Record extracts:
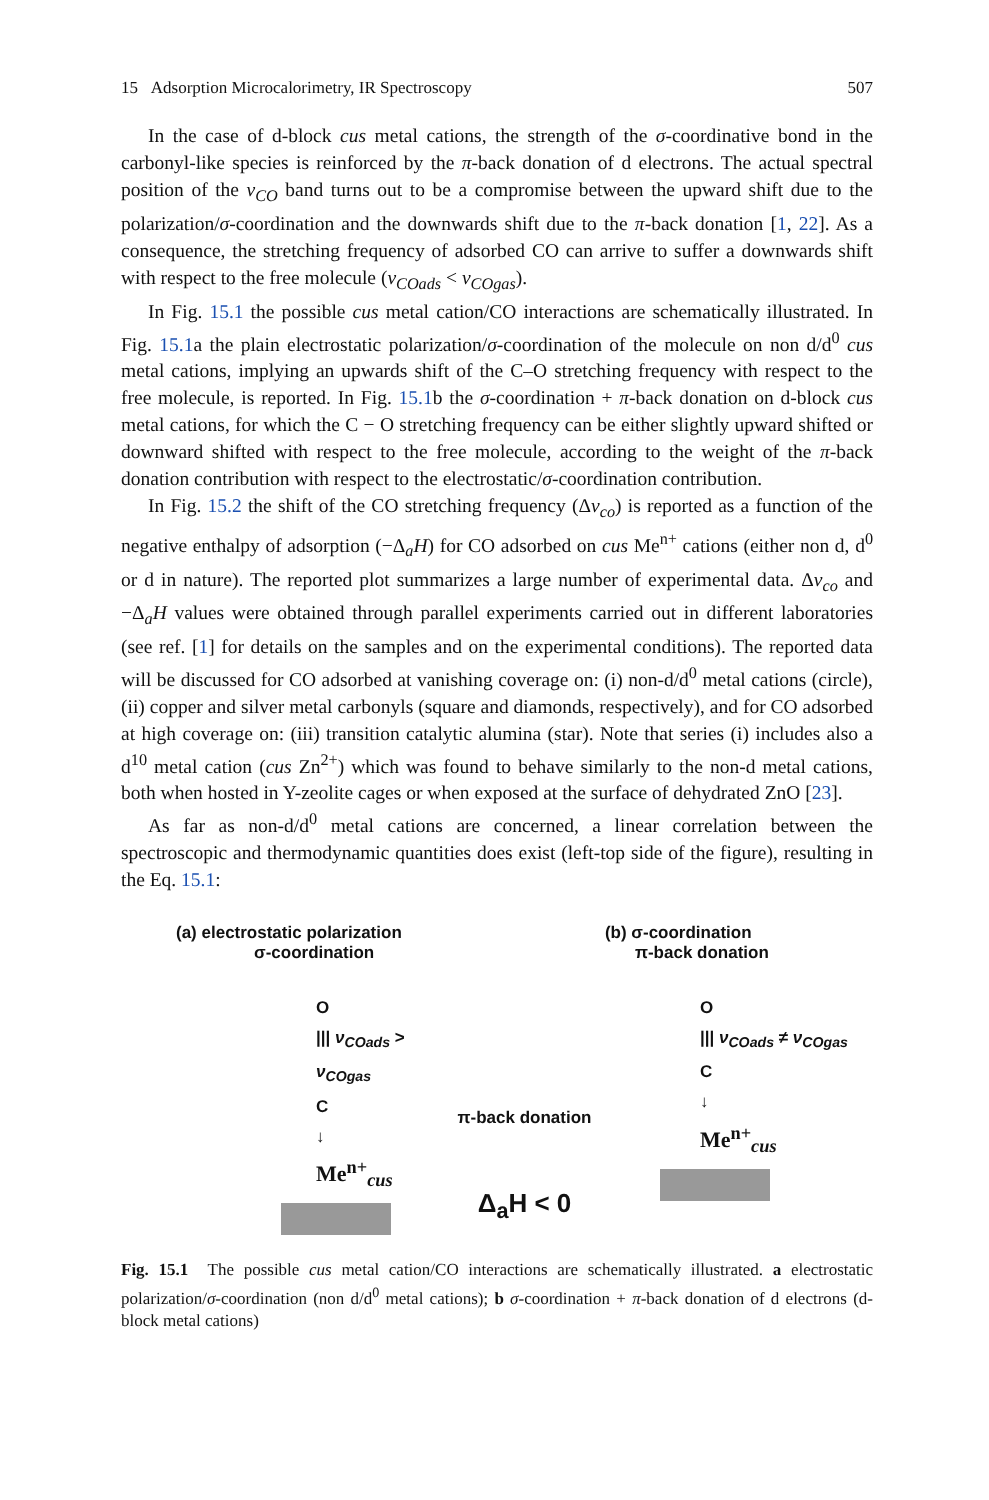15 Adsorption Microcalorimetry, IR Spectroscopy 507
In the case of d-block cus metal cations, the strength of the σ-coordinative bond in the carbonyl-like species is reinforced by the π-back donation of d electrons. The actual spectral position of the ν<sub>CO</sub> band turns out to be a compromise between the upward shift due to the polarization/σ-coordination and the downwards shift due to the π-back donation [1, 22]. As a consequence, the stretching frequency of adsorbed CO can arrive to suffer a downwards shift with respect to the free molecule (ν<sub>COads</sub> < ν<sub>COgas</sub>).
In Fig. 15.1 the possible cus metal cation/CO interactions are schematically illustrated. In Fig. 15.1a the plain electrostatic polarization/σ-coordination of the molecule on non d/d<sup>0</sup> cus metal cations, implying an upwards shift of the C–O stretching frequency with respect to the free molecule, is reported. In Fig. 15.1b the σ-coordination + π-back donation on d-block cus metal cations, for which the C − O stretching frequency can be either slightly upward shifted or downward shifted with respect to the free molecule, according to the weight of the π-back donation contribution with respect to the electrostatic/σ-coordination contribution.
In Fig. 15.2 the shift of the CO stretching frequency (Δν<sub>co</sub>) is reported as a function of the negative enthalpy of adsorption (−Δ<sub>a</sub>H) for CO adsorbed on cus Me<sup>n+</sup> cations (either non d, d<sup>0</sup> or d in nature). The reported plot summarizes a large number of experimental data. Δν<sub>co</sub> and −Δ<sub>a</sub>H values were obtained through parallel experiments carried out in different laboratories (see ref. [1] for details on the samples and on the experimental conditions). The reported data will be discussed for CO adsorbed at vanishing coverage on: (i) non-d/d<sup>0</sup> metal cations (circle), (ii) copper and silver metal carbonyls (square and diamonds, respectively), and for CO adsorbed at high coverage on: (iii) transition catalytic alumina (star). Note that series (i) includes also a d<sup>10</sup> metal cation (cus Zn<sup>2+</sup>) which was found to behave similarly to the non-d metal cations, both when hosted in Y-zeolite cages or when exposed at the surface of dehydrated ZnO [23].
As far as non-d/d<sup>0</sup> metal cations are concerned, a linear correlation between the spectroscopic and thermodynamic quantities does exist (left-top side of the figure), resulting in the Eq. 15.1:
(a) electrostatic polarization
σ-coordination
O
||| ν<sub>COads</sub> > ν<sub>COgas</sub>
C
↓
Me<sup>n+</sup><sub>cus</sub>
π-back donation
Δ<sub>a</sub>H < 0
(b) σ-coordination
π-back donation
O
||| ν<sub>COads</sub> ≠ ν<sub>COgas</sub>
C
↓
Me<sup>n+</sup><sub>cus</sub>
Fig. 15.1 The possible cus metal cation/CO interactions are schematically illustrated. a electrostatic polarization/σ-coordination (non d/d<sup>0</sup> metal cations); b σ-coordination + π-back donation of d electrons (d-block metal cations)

==

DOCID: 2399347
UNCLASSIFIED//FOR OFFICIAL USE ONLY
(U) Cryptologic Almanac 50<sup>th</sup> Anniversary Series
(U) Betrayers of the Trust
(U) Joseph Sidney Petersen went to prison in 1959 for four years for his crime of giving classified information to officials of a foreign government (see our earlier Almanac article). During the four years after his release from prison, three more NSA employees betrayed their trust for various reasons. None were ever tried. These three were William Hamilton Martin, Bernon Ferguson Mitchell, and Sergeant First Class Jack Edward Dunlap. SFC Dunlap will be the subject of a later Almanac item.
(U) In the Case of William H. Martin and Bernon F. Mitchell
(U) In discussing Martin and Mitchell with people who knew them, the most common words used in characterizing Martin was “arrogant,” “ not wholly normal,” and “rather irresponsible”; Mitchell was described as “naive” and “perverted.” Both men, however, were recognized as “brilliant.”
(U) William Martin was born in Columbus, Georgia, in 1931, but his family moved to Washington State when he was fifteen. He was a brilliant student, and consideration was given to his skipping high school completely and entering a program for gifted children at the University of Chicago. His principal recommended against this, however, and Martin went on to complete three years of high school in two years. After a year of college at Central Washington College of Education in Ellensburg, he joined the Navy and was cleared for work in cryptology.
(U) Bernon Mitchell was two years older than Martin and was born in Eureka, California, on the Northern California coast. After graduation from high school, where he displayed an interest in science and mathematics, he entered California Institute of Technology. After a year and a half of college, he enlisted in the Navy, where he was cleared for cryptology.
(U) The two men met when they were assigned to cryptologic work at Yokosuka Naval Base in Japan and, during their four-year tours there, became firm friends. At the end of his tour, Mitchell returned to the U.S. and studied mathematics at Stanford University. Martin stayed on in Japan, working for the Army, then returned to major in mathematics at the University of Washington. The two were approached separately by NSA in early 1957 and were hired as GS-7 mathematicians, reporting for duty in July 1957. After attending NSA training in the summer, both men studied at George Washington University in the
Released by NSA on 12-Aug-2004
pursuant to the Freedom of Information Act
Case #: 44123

...

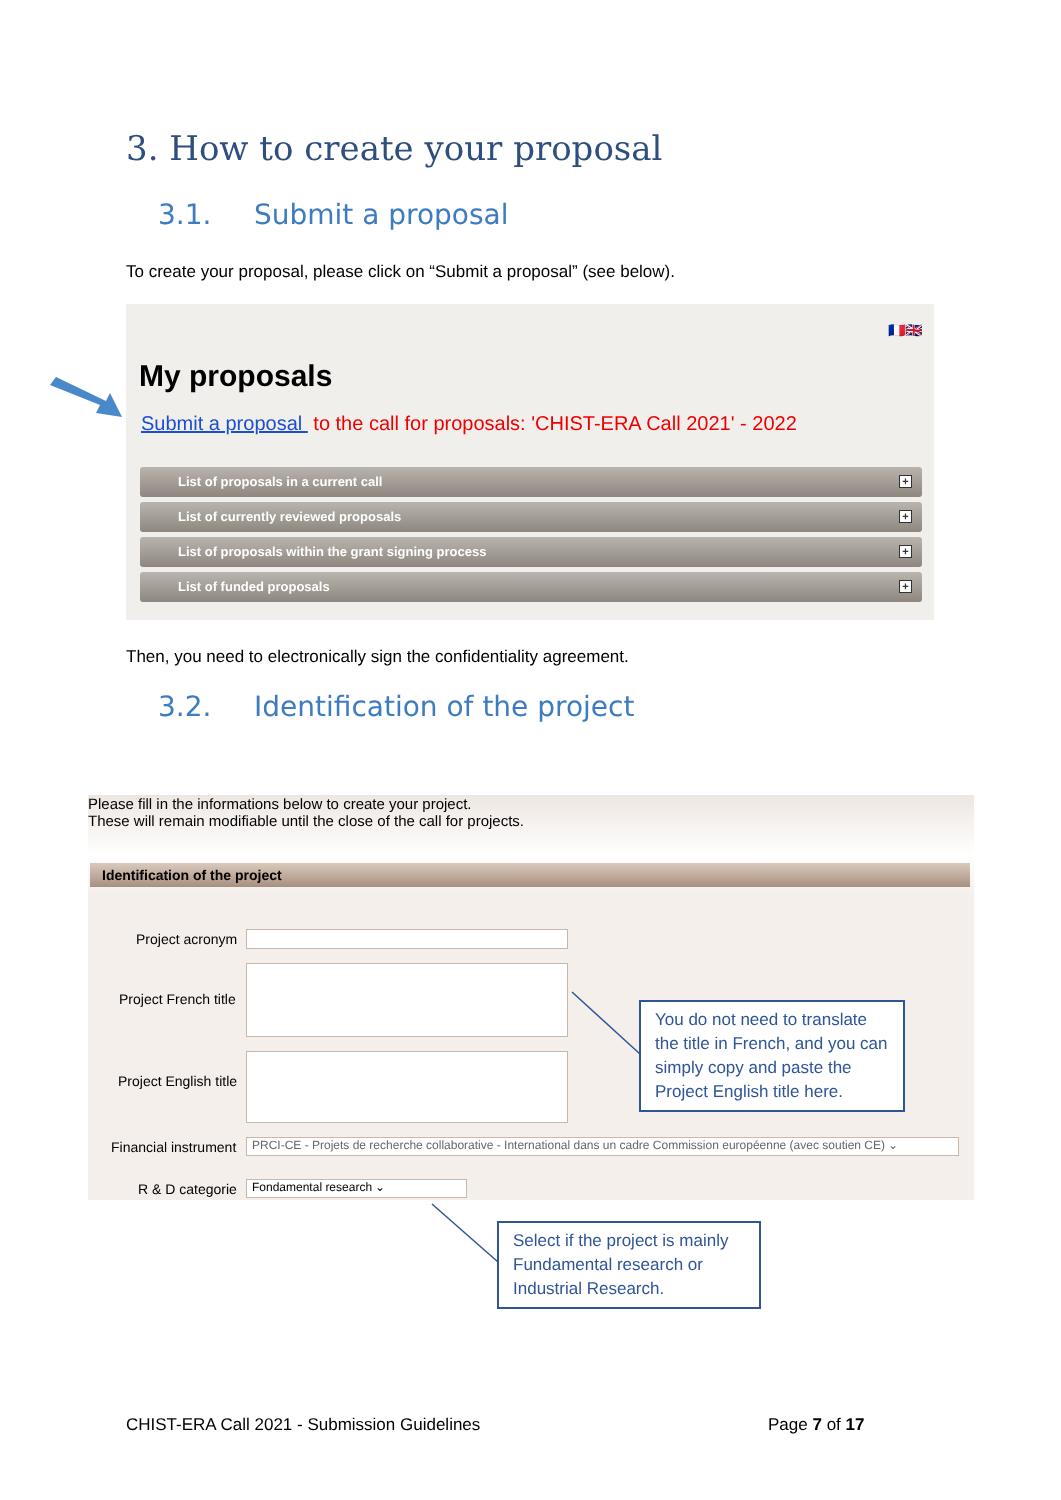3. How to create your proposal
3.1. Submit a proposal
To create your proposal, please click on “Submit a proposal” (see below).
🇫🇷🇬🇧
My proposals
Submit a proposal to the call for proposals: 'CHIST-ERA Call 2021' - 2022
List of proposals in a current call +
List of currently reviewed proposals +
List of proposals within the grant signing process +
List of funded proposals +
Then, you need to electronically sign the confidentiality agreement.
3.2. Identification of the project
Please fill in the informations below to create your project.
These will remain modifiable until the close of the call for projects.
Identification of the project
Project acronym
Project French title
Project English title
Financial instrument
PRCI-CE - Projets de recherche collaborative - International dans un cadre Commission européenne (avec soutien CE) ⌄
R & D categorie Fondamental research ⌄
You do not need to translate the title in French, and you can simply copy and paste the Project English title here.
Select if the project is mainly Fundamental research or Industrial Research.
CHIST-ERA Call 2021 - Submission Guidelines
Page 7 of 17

About this task: Respond with nothing but the number of lines in the data above that include the word "polarization".

Answer section: 4